> [Task requirements] Can you edit the data below so that "top-left" becomes "upper-left", with nothing else changed?

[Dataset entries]
○ ○ ○ ○ ○ ○ ○
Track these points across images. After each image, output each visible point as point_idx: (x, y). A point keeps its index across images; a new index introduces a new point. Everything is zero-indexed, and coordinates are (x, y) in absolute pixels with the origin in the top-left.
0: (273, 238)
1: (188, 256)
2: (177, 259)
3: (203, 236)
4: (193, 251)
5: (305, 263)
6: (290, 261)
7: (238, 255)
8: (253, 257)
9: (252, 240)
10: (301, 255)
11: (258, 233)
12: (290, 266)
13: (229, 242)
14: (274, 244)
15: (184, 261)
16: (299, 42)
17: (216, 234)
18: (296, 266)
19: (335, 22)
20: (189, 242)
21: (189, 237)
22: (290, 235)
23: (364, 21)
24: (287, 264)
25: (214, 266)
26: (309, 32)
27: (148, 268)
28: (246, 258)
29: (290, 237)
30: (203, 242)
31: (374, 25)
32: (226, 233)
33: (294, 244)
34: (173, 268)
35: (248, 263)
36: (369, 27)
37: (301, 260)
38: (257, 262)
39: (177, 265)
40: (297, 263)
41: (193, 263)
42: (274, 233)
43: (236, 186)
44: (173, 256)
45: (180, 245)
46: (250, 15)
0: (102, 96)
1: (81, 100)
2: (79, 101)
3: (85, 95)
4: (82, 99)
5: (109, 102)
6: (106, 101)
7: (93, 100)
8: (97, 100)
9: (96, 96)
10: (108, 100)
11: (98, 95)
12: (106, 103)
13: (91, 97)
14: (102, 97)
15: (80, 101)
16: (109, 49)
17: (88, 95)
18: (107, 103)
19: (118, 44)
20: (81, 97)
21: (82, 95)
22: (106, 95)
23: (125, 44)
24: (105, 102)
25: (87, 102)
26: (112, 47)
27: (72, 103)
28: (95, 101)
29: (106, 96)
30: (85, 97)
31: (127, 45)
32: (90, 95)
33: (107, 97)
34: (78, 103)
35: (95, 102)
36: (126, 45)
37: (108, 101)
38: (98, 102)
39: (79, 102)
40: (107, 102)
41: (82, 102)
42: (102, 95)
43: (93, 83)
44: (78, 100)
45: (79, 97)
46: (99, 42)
○ ○ ○ ○ ○ ○ ○
> [Output for this exercise]
Track these points across images. After each image, output each visible point as point_idx: (x, y). A point keeps its index across images; a new index introduces a new point. Everything is zero-indexed, and coordinates are (x, y) in absolute pixels with the origin in the upper-left.
0: (273, 238)
1: (188, 256)
2: (177, 259)
3: (203, 236)
4: (193, 251)
5: (305, 263)
6: (290, 261)
7: (238, 255)
8: (253, 257)
9: (252, 240)
10: (301, 255)
11: (258, 233)
12: (290, 266)
13: (229, 242)
14: (274, 244)
15: (184, 261)
16: (299, 42)
17: (216, 234)
18: (296, 266)
19: (335, 22)
20: (189, 242)
21: (189, 237)
22: (290, 235)
23: (364, 21)
24: (287, 264)
25: (214, 266)
26: (309, 32)
27: (148, 268)
28: (246, 258)
29: (290, 237)
30: (203, 242)
31: (374, 25)
32: (226, 233)
33: (294, 244)
34: (173, 268)
35: (248, 263)
36: (369, 27)
37: (301, 260)
38: (257, 262)
39: (177, 265)
40: (297, 263)
41: (193, 263)
42: (274, 233)
43: (236, 186)
44: (173, 256)
45: (180, 245)
46: (250, 15)
0: (102, 96)
1: (81, 100)
2: (79, 101)
3: (85, 95)
4: (82, 99)
5: (109, 102)
6: (106, 101)
7: (93, 100)
8: (97, 100)
9: (96, 96)
10: (108, 100)
11: (98, 95)
12: (106, 103)
13: (91, 97)
14: (102, 97)
15: (80, 101)
16: (109, 49)
17: (88, 95)
18: (107, 103)
19: (118, 44)
20: (81, 97)
21: (82, 95)
22: (106, 95)
23: (125, 44)
24: (105, 102)
25: (87, 102)
26: (112, 47)
27: (72, 103)
28: (95, 101)
29: (106, 96)
30: (85, 97)
31: (127, 45)
32: (90, 95)
33: (107, 97)
34: (78, 103)
35: (95, 102)
36: (126, 45)
37: (108, 101)
38: (98, 102)
39: (79, 102)
40: (107, 102)
41: (82, 102)
42: (102, 95)
43: (93, 83)
44: (78, 100)
45: (79, 97)
46: (99, 42)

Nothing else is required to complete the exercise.